The box this week is just brimming with leaves.  Red and green, sweet and spicy, crunchy and tender.  Afraid you’ll spontaneously transform into a rabbit if you eat any more leafy greens?  Don’t worry, more “real” vegetables are on the way.  Beets are coming soon (hopefully next week!), and more turnips including Scarlet Queen and Purple Tops in addition to more of the white Hakurei you have already seen in your box.  Kohlrabi won’t be far behind and even the cabbages have started turning their leaves inward to make heads.   Last year we had onions, yellow squash and cucumbers by late May so let’s keep our fingers crossed for a repeat performance this year.  Even with some more “hard-crunchies” there will still be lots of greens in the shares.  Here are some of the ways we’ve been eating our greens on the farm:

  •     Kale soup with white beans and potatoes in homemade chicken broth
  •     Baby mustard greens sautéed in bacon fat with a fried egg on top
  •     Radish, radish green, kale and egg stir-fry with rice and Flora at Bluebird Farm’s “Mississippi Kimchi”  

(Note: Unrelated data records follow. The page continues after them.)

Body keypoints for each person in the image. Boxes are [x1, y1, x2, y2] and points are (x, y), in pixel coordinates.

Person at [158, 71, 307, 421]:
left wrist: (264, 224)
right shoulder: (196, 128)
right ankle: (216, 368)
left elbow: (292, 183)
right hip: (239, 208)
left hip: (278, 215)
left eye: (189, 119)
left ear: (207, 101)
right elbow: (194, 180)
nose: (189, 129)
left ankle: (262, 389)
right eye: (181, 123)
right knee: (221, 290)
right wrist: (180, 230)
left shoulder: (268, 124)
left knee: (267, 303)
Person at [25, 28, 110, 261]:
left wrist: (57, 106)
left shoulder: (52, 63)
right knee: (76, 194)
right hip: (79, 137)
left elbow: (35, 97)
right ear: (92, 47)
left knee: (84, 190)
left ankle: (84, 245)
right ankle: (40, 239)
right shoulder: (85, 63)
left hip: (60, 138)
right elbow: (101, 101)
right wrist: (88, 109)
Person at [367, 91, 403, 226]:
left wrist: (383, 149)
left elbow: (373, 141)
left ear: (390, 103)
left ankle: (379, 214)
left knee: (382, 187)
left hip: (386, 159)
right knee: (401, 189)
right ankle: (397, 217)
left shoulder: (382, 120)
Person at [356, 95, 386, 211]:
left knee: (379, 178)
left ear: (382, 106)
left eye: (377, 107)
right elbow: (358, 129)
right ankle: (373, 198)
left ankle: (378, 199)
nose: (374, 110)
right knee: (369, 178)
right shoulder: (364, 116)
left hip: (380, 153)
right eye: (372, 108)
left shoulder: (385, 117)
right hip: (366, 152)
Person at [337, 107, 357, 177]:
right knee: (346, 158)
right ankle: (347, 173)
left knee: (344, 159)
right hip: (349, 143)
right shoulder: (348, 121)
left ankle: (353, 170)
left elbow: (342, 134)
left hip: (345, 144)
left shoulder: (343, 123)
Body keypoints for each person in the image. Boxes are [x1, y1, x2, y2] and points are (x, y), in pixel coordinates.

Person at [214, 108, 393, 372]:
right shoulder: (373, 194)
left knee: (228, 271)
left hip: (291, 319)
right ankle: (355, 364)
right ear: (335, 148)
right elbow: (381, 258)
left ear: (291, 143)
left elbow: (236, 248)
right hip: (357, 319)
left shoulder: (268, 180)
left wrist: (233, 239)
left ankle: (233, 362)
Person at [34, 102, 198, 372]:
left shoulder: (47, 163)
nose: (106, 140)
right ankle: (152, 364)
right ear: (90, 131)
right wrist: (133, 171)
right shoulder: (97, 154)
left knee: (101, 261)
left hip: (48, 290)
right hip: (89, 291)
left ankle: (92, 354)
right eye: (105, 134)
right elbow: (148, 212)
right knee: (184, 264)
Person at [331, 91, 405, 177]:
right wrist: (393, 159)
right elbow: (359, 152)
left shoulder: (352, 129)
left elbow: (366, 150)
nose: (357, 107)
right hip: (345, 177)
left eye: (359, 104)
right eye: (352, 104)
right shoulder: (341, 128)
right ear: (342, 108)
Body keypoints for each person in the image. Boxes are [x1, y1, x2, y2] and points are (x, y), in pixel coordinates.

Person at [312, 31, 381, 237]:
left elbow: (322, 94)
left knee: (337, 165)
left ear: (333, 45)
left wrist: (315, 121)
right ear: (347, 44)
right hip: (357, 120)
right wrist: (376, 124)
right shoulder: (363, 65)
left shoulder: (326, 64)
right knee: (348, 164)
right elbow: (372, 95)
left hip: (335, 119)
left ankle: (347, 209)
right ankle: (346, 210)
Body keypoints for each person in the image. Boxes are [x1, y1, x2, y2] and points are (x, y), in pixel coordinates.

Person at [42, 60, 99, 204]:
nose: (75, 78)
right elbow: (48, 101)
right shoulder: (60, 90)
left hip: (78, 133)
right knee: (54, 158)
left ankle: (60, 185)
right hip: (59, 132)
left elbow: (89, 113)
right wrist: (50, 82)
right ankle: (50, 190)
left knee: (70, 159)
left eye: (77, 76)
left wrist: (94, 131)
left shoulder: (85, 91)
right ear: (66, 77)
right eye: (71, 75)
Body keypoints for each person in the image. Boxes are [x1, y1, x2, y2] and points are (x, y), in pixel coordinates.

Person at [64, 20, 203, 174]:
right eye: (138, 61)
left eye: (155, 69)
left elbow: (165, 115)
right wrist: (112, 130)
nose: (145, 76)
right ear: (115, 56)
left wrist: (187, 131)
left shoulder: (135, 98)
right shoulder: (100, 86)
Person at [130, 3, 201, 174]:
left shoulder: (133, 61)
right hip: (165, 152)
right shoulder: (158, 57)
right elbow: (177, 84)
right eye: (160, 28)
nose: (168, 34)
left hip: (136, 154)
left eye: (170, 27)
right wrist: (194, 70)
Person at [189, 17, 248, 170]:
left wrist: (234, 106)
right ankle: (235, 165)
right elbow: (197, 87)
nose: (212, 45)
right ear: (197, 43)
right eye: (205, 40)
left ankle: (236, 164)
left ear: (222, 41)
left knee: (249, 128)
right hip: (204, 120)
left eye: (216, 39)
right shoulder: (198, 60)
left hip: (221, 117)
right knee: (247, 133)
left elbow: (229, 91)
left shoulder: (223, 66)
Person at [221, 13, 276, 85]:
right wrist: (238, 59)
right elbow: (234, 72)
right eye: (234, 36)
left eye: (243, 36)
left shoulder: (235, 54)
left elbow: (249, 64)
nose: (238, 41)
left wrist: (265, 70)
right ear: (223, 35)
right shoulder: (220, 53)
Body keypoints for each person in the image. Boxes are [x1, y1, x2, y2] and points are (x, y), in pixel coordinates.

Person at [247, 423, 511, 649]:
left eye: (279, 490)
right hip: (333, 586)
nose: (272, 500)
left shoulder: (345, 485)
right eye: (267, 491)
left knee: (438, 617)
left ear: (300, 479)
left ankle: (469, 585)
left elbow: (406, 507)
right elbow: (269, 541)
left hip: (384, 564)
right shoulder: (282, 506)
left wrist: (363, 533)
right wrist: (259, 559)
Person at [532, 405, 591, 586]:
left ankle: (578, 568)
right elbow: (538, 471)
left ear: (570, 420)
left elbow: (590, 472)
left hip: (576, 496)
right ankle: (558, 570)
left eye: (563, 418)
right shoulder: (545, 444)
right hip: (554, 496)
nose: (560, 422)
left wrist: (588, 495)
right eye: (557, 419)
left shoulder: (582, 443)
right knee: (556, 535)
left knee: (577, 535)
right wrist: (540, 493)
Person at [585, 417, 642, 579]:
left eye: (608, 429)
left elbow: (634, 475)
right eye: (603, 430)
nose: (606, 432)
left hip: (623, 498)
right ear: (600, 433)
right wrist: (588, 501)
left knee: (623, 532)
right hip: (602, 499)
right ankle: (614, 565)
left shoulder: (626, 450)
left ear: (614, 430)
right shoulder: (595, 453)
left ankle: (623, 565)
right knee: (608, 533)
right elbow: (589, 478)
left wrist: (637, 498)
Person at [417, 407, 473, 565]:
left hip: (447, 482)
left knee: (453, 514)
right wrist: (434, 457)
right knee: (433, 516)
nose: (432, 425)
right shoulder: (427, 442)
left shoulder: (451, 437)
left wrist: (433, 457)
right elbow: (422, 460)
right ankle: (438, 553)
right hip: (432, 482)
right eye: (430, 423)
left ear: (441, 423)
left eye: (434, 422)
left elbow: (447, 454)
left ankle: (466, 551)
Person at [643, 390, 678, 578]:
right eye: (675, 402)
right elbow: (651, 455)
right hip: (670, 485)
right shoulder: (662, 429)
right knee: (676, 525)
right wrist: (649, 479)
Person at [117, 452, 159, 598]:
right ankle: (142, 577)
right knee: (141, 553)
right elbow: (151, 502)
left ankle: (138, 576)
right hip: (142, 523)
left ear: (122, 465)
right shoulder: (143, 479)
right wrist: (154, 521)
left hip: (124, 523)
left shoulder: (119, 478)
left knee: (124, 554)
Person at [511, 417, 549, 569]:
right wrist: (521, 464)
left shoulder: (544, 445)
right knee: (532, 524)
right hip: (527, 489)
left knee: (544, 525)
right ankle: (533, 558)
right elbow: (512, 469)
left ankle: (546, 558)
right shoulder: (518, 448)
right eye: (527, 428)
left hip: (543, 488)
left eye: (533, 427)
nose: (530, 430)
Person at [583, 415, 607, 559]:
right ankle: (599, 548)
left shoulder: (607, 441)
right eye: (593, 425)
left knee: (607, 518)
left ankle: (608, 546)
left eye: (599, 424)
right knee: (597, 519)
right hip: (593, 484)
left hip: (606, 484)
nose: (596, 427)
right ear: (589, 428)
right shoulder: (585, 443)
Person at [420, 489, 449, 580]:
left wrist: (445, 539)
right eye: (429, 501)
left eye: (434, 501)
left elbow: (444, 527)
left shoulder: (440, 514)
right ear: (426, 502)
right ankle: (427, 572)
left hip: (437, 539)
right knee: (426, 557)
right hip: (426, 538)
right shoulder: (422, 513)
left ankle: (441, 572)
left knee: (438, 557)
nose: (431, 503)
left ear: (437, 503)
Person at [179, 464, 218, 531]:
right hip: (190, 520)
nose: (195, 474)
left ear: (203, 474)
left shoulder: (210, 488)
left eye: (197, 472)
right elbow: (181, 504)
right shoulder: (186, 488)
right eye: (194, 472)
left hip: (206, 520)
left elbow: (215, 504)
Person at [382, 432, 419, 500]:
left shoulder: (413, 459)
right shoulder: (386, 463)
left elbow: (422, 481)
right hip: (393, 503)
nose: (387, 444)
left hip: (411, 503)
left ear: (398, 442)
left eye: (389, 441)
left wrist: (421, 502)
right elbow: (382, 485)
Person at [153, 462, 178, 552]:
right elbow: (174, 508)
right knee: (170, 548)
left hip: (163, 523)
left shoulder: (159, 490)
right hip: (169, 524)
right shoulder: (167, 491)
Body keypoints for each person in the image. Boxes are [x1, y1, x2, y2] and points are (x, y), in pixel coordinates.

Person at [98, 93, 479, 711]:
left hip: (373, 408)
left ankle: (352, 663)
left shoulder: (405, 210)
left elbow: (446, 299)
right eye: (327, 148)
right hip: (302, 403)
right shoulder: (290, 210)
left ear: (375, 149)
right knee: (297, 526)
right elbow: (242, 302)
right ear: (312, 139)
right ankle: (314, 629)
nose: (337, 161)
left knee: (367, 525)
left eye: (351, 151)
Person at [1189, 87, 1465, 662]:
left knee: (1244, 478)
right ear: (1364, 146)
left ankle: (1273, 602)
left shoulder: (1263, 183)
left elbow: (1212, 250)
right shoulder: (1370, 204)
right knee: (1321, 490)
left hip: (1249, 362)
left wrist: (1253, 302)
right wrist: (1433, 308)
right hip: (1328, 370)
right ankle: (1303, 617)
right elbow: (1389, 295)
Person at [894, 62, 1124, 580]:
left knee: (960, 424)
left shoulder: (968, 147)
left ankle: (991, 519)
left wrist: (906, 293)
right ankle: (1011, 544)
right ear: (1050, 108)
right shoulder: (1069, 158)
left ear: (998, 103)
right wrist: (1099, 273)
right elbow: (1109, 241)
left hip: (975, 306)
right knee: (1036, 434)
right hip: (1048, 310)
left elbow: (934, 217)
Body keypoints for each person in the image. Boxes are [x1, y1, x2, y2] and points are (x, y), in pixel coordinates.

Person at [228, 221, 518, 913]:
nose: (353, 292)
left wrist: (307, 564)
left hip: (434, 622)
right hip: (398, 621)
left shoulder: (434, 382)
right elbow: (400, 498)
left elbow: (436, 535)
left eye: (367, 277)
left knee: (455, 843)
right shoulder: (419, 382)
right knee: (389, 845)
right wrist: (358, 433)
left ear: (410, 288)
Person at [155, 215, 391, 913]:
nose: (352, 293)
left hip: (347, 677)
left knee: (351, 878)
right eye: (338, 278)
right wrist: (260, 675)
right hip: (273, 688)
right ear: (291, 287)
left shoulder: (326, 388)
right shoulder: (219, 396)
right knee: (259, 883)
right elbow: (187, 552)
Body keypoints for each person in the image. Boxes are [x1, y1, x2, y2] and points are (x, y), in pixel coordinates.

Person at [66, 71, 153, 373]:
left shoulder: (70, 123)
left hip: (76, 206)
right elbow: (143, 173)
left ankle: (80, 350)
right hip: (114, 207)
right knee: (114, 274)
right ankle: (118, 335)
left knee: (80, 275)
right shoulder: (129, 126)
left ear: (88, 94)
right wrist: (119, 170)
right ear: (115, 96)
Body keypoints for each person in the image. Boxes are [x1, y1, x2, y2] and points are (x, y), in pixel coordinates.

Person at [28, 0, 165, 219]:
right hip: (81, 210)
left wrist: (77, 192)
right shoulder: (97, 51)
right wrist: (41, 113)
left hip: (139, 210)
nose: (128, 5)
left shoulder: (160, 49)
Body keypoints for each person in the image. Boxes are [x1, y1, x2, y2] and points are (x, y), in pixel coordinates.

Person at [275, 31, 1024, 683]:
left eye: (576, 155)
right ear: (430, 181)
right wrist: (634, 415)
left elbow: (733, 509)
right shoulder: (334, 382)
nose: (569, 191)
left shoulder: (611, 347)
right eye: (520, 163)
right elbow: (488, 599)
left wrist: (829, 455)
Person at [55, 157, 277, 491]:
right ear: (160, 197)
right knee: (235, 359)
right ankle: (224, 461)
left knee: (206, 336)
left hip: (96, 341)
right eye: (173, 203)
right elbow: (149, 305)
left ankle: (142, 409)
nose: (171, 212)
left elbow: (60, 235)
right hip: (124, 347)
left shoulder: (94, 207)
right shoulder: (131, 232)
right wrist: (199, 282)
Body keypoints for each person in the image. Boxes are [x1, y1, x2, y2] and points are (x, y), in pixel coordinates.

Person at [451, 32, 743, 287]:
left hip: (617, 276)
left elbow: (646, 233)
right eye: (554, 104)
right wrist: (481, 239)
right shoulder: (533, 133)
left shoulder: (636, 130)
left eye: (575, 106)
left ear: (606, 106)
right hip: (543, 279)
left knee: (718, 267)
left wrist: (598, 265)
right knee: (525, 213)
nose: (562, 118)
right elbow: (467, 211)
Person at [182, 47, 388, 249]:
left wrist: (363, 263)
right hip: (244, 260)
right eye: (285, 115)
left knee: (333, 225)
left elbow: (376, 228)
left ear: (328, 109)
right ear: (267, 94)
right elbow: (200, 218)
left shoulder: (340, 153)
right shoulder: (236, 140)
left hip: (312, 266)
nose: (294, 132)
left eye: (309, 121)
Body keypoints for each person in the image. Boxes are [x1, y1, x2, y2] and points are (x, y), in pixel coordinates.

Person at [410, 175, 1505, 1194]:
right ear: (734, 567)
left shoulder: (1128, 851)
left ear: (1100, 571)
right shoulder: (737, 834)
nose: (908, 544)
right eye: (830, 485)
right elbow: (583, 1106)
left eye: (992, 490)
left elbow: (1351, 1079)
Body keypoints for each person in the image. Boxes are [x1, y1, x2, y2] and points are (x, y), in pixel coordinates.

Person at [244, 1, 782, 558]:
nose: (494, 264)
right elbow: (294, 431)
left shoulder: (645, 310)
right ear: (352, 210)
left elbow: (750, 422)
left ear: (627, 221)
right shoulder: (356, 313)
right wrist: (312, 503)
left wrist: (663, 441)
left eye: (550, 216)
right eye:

  •     Grilled cheese-and-wilted-chard sandwiches (great with arugula, too!)
  •     Green salad with fresh strawberries, apple, walnuts and honey balsamic dressing

If you still can’t power through all those greens, consider blanching and freezing some.  Kale in particular freezes very well.   Just drop in boiling water for about a minute, drain, and freeze in small bags to use during the annual greens gap, i.e. July through September.
The Blissful Quiet of Rural Life
It has been a noisy few days on the farm.  We have been weaning the goats.  The does and their kids cannot see each other, but they can sure hear each other and have been calling back and forth non-stop!  I want nothing more than to let them all out so that they can be reunited.   This is our first time weaning, and everyone does it differently.  Some people deworm at weaning as a regular matter of course, others don’t.  Stress and being separated from the antibodies in mom’s milk for the first time can cause health problems.  It’s no picnic for mom either and her bags fill with milk and no suckling baby to relieve the pressure.  Now that the deed is done I am second guessing all our choices.  The constant crying in the background doesn’t help, of course.   I know we just need to keep an eye on things and wait it out until everyone settles down.